Cette mesure d’urgence met en lumière la fragilité extrême du réseau face au stress hydrique chronique qui frappe la région, exacerbé par la baisse critique des apports du barrage de Nebhana, principale ligne de vie des stations de traitement locales.
2. Rompre la fracture géographique de la consommation
Au-delà de la stricte gestion des volumes, cette interruption nocturne répond à un impératif d’équité sociale et géographique. Jusqu’ici, le libre cours de la distribution pénalisait lourdement les populations. Les zones situées en altitude, à l’instar de Hay Riadh, Fgaiya ou Ouled Ahmed, subissaient des pénuries prolongées et répétées. En cause ? La surconsommation systémique dans les zones basses qui vidait les canalisations avant que l’eau ne puisse grimper. Le rationnement imposé par la SONEDE vise à casser cette asymétrie en stabilisant la pression globale du réseau.
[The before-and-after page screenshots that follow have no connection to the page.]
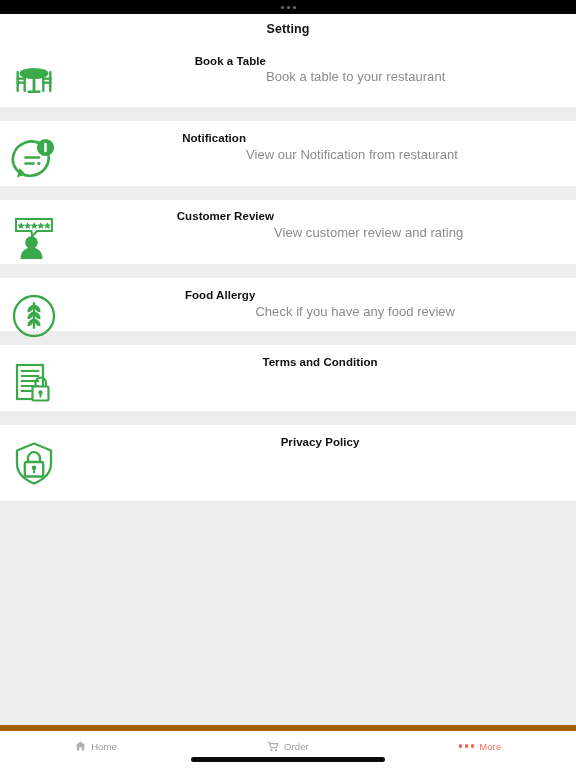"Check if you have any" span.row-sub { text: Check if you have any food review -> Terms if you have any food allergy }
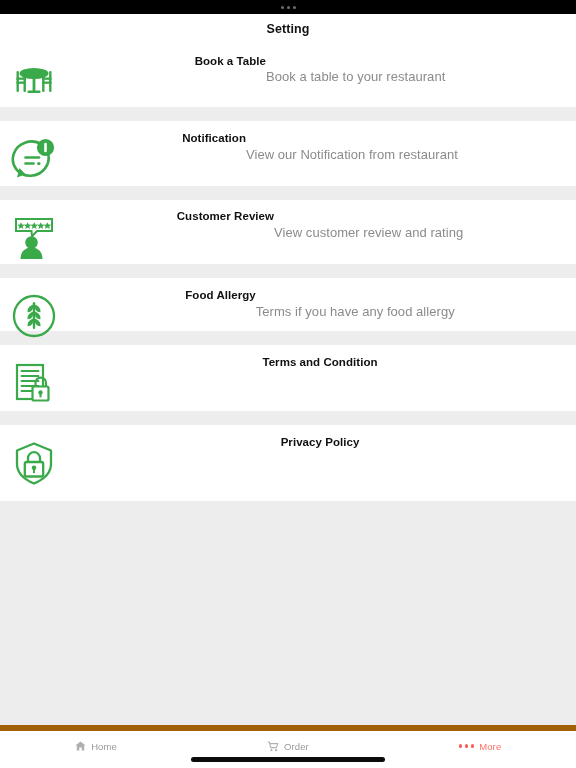"Terms and Condition" .row.r5 .row-text { padding-top: 11px -> 0 }
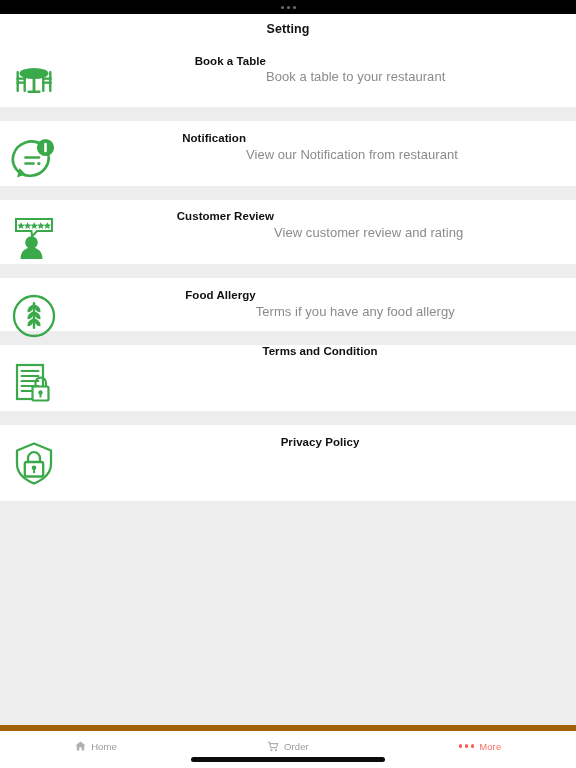"Home" .tabbar { border-top: 6px solid #a16207 -> 1px solid #a16207 }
Les chantiers de Sisyphe : Retards et promesses à l’horizon 2050
Pour sortir de ce pilotage à vue, deux grands chantiers structurels sont sur la table, bien que ralentis par les lourdeurs administratives. Le premier concerne le mégaprojet de transfert des eaux du Nord vers le Centre, interconnecté au barrage de Kalaa Kebira. Évalué à 1 000 milliards de millimes (1 milliard de dinars), ce chantier vital a accumulé d’importants retards dus aux procédures d’expropriation foncière. Bien que la SONEDE assure que les démarches avancent pour sécuriser les besoins jusqu’en 2050, l’urgence du présent rattrape la planification du futur.
Parallèlement, la station de dessalement d’eau de mer de Sousse reste bloquée en phase d’essais techniques approfondis. Tant que sa conformité au cahier des charges n’est pas validée, cette infrastructure cruciale ne pourra pas injecter ses premiers mètres cubes dans un réseau sahélien assoiffé.